Hoy estuve en el mercado central, vino Laura Zúñiga Orta desde el Estado de México a leer su primera novela; algunos fragmentos, la noche del sábado, tenía el boleto comprado para el siguiente día a las 8:30 y quedé de llevarla a la terminal por el rumbo del mercado cemtral. Al dejarla, crucé la avenida en busca algo humeante y oloroso para desayunar, y hacer de ese momento algo inolvidable; como sólo aquí, en el mercado, puede uno encontrar.

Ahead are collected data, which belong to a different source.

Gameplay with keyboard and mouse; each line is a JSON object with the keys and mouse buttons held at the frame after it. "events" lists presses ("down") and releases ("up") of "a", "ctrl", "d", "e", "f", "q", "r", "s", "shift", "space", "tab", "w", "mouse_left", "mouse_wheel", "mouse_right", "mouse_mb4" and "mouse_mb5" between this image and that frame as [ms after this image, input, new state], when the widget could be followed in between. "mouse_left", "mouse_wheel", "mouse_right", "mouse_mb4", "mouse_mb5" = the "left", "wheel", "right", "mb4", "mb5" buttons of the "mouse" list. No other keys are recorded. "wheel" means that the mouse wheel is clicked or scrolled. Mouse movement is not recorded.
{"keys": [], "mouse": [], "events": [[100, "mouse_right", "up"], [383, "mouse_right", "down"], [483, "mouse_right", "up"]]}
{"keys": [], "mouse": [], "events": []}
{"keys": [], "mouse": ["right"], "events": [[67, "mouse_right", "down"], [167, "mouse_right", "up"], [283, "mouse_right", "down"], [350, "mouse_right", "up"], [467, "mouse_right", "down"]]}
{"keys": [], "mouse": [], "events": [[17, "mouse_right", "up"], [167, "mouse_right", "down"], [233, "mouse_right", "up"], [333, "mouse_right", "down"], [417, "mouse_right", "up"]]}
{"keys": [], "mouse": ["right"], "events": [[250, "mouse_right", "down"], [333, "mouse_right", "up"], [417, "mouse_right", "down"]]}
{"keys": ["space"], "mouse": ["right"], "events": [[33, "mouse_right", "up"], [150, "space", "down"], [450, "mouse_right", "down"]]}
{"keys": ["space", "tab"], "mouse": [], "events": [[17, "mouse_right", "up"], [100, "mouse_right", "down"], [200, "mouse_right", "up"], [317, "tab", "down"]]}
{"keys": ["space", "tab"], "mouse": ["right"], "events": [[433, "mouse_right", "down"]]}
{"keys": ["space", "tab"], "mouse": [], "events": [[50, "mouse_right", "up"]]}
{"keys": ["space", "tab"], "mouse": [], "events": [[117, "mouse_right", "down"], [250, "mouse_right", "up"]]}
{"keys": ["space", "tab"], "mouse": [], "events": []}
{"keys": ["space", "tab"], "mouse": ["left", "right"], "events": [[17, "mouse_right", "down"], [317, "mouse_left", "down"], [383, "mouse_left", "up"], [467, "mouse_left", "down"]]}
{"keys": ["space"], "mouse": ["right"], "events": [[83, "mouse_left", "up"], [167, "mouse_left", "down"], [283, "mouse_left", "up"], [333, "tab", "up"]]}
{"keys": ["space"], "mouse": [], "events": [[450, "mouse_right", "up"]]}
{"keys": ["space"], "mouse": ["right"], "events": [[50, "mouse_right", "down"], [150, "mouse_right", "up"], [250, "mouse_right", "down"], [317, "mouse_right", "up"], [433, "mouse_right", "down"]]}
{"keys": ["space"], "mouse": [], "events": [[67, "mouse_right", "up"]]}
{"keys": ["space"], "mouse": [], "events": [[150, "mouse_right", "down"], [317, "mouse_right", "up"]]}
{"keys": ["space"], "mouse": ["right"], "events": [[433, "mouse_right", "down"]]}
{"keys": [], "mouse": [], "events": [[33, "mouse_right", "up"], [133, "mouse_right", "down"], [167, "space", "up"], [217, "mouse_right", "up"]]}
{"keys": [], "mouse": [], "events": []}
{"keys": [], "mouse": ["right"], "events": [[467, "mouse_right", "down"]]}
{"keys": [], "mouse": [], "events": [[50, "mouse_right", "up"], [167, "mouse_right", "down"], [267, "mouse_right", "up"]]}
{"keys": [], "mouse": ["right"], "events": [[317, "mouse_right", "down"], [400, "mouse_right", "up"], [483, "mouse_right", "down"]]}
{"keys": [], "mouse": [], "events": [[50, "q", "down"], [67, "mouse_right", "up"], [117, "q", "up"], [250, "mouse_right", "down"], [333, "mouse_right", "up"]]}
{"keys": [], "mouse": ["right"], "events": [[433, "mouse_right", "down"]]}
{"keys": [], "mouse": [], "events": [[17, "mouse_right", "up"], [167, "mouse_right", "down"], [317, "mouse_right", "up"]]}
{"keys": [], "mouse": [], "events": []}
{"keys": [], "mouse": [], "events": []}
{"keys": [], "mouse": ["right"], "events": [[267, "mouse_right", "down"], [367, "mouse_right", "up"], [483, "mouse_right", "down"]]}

Pregunté a una doña con su cubeta de pintura que guardaba tamales si llevaba café pero no, ella preparó arroz con leche. Seguí el camino y dando la vuelta a la manzana estacioné mal mi vehiculo para descender a buscar eso. Por la acera con locales aún cerrados sentí un aroma a café con una brizna de azúcar que me hizo elevar mi rostro para encontrar a una mujer que tenía cuatro cubetas con distintos líquidos; café con azúcar, café con leche, avena con canela y chocolate con leche; no faltaba el cesto de pan dulce y de sal. Mi nana siempre desayunaba café de olla con un bolillo sopeadito, así que pedí el café y tomé un cuerno alargado de sal para iniciarme en el sopeado público. Con ello antojé a más de ocho conductores de taxi, transeúntes y a una niña con su madre, vigilaban la entrada del baño público. Todos pidieron su respectiva bebida y aquel cuerno de sal.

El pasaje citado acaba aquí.